*** Opening of Supplied data ***

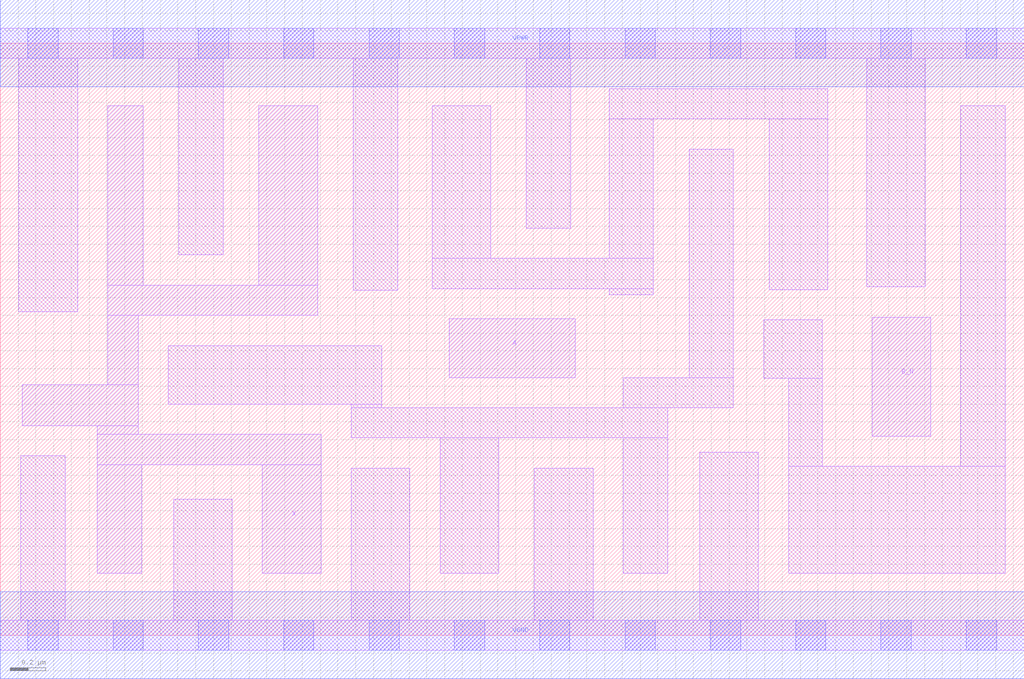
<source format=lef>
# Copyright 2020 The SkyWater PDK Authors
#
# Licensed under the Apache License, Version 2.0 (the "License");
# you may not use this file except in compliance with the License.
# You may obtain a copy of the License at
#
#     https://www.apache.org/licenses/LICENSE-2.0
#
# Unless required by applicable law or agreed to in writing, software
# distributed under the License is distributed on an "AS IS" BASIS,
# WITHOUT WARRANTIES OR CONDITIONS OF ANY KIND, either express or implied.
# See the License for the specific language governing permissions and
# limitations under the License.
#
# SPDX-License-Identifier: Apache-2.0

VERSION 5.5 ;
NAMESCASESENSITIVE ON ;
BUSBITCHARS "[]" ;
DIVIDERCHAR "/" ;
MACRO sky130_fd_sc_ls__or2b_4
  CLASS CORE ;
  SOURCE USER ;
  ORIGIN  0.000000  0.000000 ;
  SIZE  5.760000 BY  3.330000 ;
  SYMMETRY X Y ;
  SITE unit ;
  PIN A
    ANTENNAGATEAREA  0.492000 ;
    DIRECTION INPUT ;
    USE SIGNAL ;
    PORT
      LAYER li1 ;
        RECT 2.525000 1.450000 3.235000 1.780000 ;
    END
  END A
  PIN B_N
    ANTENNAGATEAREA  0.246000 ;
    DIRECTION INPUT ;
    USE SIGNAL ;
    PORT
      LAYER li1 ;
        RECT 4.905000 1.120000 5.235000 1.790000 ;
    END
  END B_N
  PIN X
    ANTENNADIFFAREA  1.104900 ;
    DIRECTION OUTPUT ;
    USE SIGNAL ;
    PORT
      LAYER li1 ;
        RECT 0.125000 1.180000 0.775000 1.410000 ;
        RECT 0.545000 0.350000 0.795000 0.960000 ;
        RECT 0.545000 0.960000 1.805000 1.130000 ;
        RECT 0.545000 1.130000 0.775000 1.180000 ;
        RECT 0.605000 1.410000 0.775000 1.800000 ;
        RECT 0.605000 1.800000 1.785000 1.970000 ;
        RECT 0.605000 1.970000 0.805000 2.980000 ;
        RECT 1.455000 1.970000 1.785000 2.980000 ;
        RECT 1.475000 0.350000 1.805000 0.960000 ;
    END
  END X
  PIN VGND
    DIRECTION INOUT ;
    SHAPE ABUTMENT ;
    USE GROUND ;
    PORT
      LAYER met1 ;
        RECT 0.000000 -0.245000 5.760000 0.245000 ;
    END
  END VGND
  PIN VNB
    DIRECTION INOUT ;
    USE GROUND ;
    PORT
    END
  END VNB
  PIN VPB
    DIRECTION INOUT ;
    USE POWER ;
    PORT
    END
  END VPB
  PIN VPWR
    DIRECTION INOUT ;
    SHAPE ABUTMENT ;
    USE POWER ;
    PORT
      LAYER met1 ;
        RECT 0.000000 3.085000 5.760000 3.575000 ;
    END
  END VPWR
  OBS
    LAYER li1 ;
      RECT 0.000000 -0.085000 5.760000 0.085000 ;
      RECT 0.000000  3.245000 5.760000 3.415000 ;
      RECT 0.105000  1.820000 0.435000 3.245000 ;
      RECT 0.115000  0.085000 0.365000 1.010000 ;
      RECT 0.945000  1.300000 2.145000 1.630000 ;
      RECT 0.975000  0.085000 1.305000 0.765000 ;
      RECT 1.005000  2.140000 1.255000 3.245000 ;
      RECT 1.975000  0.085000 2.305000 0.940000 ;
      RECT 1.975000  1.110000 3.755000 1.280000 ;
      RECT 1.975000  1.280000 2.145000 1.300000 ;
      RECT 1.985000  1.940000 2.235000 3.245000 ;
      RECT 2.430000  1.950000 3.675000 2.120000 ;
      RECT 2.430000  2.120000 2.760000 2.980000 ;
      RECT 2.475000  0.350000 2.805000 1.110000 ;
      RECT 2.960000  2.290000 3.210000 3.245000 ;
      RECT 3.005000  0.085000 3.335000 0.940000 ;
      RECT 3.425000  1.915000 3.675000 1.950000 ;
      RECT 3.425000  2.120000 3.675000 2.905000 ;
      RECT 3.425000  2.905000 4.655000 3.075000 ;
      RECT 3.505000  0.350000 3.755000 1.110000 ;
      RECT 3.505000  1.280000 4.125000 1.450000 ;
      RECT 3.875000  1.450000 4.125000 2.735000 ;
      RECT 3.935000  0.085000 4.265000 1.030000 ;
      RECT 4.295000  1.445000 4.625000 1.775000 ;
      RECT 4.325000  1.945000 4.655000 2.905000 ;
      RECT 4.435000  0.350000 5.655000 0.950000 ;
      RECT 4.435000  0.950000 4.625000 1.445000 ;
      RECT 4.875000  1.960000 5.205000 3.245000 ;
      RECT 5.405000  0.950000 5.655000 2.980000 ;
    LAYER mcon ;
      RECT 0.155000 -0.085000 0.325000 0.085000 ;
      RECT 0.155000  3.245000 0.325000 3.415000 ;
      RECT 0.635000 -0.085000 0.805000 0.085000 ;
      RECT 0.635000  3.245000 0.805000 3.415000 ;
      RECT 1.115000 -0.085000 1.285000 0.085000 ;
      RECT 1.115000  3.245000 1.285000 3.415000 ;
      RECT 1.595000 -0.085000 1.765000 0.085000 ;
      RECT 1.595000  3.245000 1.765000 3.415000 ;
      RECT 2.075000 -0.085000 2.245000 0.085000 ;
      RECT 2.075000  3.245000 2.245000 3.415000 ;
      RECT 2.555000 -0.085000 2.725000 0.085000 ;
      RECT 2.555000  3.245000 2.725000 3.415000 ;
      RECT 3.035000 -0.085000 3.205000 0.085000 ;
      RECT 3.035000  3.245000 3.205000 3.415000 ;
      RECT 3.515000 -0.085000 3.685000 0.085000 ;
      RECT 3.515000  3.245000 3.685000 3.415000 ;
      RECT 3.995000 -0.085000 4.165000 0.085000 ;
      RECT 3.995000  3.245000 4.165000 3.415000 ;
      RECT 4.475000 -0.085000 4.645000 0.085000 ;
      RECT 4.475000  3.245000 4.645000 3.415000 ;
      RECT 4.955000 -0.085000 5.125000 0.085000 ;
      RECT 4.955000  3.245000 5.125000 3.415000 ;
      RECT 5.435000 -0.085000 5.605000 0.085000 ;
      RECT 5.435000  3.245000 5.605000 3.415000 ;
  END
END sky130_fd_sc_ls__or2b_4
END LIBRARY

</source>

*** Close of Supplied data ***

Task item: Return all of the entries exactly as written, but drop any pictures they hold.

Solution to this problem:
<source format=lef>
# Copyright 2020 The SkyWater PDK Authors
#
# Licensed under the Apache License, Version 2.0 (the "License");
# you may not use this file except in compliance with the License.
# You may obtain a copy of the License at
#
#     https://www.apache.org/licenses/LICENSE-2.0
#
# Unless required by applicable law or agreed to in writing, software
# distributed under the License is distributed on an "AS IS" BASIS,
# WITHOUT WARRANTIES OR CONDITIONS OF ANY KIND, either express or implied.
# See the License for the specific language governing permissions and
# limitations under the License.
#
# SPDX-License-Identifier: Apache-2.0

VERSION 5.5 ;
NAMESCASESENSITIVE ON ;
BUSBITCHARS "[]" ;
DIVIDERCHAR "/" ;
MACRO sky130_fd_sc_ls__or2b_4
  CLASS CORE ;
  SOURCE USER ;
  ORIGIN  0.000000  0.000000 ;
  SIZE  5.760000 BY  3.330000 ;
  SYMMETRY X Y ;
  SITE unit ;
  PIN A
    ANTENNAGATEAREA  0.492000 ;
    DIRECTION INPUT ;
    USE SIGNAL ;
    PORT
      LAYER li1 ;
        RECT 2.525000 1.450000 3.235000 1.780000 ;
    END
  END A
  PIN B_N
    ANTENNAGATEAREA  0.246000 ;
    DIRECTION INPUT ;
    USE SIGNAL ;
    PORT
      LAYER li1 ;
        RECT 4.905000 1.120000 5.235000 1.790000 ;
    END
  END B_N
  PIN X
    ANTENNADIFFAREA  1.104900 ;
    DIRECTION OUTPUT ;
    USE SIGNAL ;
    PORT
      LAYER li1 ;
        RECT 0.125000 1.180000 0.775000 1.410000 ;
        RECT 0.545000 0.350000 0.795000 0.960000 ;
        RECT 0.545000 0.960000 1.805000 1.130000 ;
        RECT 0.545000 1.130000 0.775000 1.180000 ;
        RECT 0.605000 1.410000 0.775000 1.800000 ;
        RECT 0.605000 1.800000 1.785000 1.970000 ;
        RECT 0.605000 1.970000 0.805000 2.980000 ;
        RECT 1.455000 1.970000 1.785000 2.980000 ;
        RECT 1.475000 0.350000 1.805000 0.960000 ;
    END
  END X
  PIN VGND
    DIRECTION INOUT ;
    SHAPE ABUTMENT ;
    USE GROUND ;
    PORT
      LAYER met1 ;
        RECT 0.000000 -0.245000 5.760000 0.245000 ;
    END
  END VGND
  PIN VNB
    DIRECTION INOUT ;
    USE GROUND ;
    PORT
    END
  END VNB
  PIN VPB
    DIRECTION INOUT ;
    USE POWER ;
    PORT
    END
  END VPB
  PIN VPWR
    DIRECTION INOUT ;
    SHAPE ABUTMENT ;
    USE POWER ;
    PORT
      LAYER met1 ;
        RECT 0.000000 3.085000 5.760000 3.575000 ;
    END
  END VPWR
  OBS
    LAYER li1 ;
      RECT 0.000000 -0.085000 5.760000 0.085000 ;
      RECT 0.000000  3.245000 5.760000 3.415000 ;
      RECT 0.105000  1.820000 0.435000 3.245000 ;
      RECT 0.115000  0.085000 0.365000 1.010000 ;
      RECT 0.945000  1.300000 2.145000 1.630000 ;
      RECT 0.975000  0.085000 1.305000 0.765000 ;
      RECT 1.005000  2.140000 1.255000 3.245000 ;
      RECT 1.975000  0.085000 2.305000 0.940000 ;
      RECT 1.975000  1.110000 3.755000 1.280000 ;
      RECT 1.975000  1.280000 2.145000 1.300000 ;
      RECT 1.985000  1.940000 2.235000 3.245000 ;
      RECT 2.430000  1.950000 3.675000 2.120000 ;
      RECT 2.430000  2.120000 2.760000 2.980000 ;
      RECT 2.475000  0.350000 2.805000 1.110000 ;
      RECT 2.960000  2.290000 3.210000 3.245000 ;
      RECT 3.005000  0.085000 3.335000 0.940000 ;
      RECT 3.425000  1.915000 3.675000 1.950000 ;
      RECT 3.425000  2.120000 3.675000 2.905000 ;
      RECT 3.425000  2.905000 4.655000 3.075000 ;
      RECT 3.505000  0.350000 3.755000 1.110000 ;
      RECT 3.505000  1.280000 4.125000 1.450000 ;
      RECT 3.875000  1.450000 4.125000 2.735000 ;
      RECT 3.935000  0.085000 4.265000 1.030000 ;
      RECT 4.295000  1.445000 4.625000 1.775000 ;
      RECT 4.325000  1.945000 4.655000 2.905000 ;
      RECT 4.435000  0.350000 5.655000 0.950000 ;
      RECT 4.435000  0.950000 4.625000 1.445000 ;
      RECT 4.875000  1.960000 5.205000 3.245000 ;
      RECT 5.405000  0.950000 5.655000 2.980000 ;
    LAYER mcon ;
      RECT 0.155000 -0.085000 0.325000 0.085000 ;
      RECT 0.155000  3.245000 0.325000 3.415000 ;
      RECT 0.635000 -0.085000 0.805000 0.085000 ;
      RECT 0.635000  3.245000 0.805000 3.415000 ;
      RECT 1.115000 -0.085000 1.285000 0.085000 ;
      RECT 1.115000  3.245000 1.285000 3.415000 ;
      RECT 1.595000 -0.085000 1.765000 0.085000 ;
      RECT 1.595000  3.245000 1.765000 3.415000 ;
      RECT 2.075000 -0.085000 2.245000 0.085000 ;
      RECT 2.075000  3.245000 2.245000 3.415000 ;
      RECT 2.555000 -0.085000 2.725000 0.085000 ;
      RECT 2.555000  3.245000 2.725000 3.415000 ;
      RECT 3.035000 -0.085000 3.205000 0.085000 ;
      RECT 3.035000  3.245000 3.205000 3.415000 ;
      RECT 3.515000 -0.085000 3.685000 0.085000 ;
      RECT 3.515000  3.245000 3.685000 3.415000 ;
      RECT 3.995000 -0.085000 4.165000 0.085000 ;
      RECT 3.995000  3.245000 4.165000 3.415000 ;
      RECT 4.475000 -0.085000 4.645000 0.085000 ;
      RECT 4.475000  3.245000 4.645000 3.415000 ;
      RECT 4.955000 -0.085000 5.125000 0.085000 ;
      RECT 4.955000  3.245000 5.125000 3.415000 ;
      RECT 5.435000 -0.085000 5.605000 0.085000 ;
      RECT 5.435000  3.245000 5.605000 3.415000 ;
  END
END sky130_fd_sc_ls__or2b_4
END LIBRARY

</source>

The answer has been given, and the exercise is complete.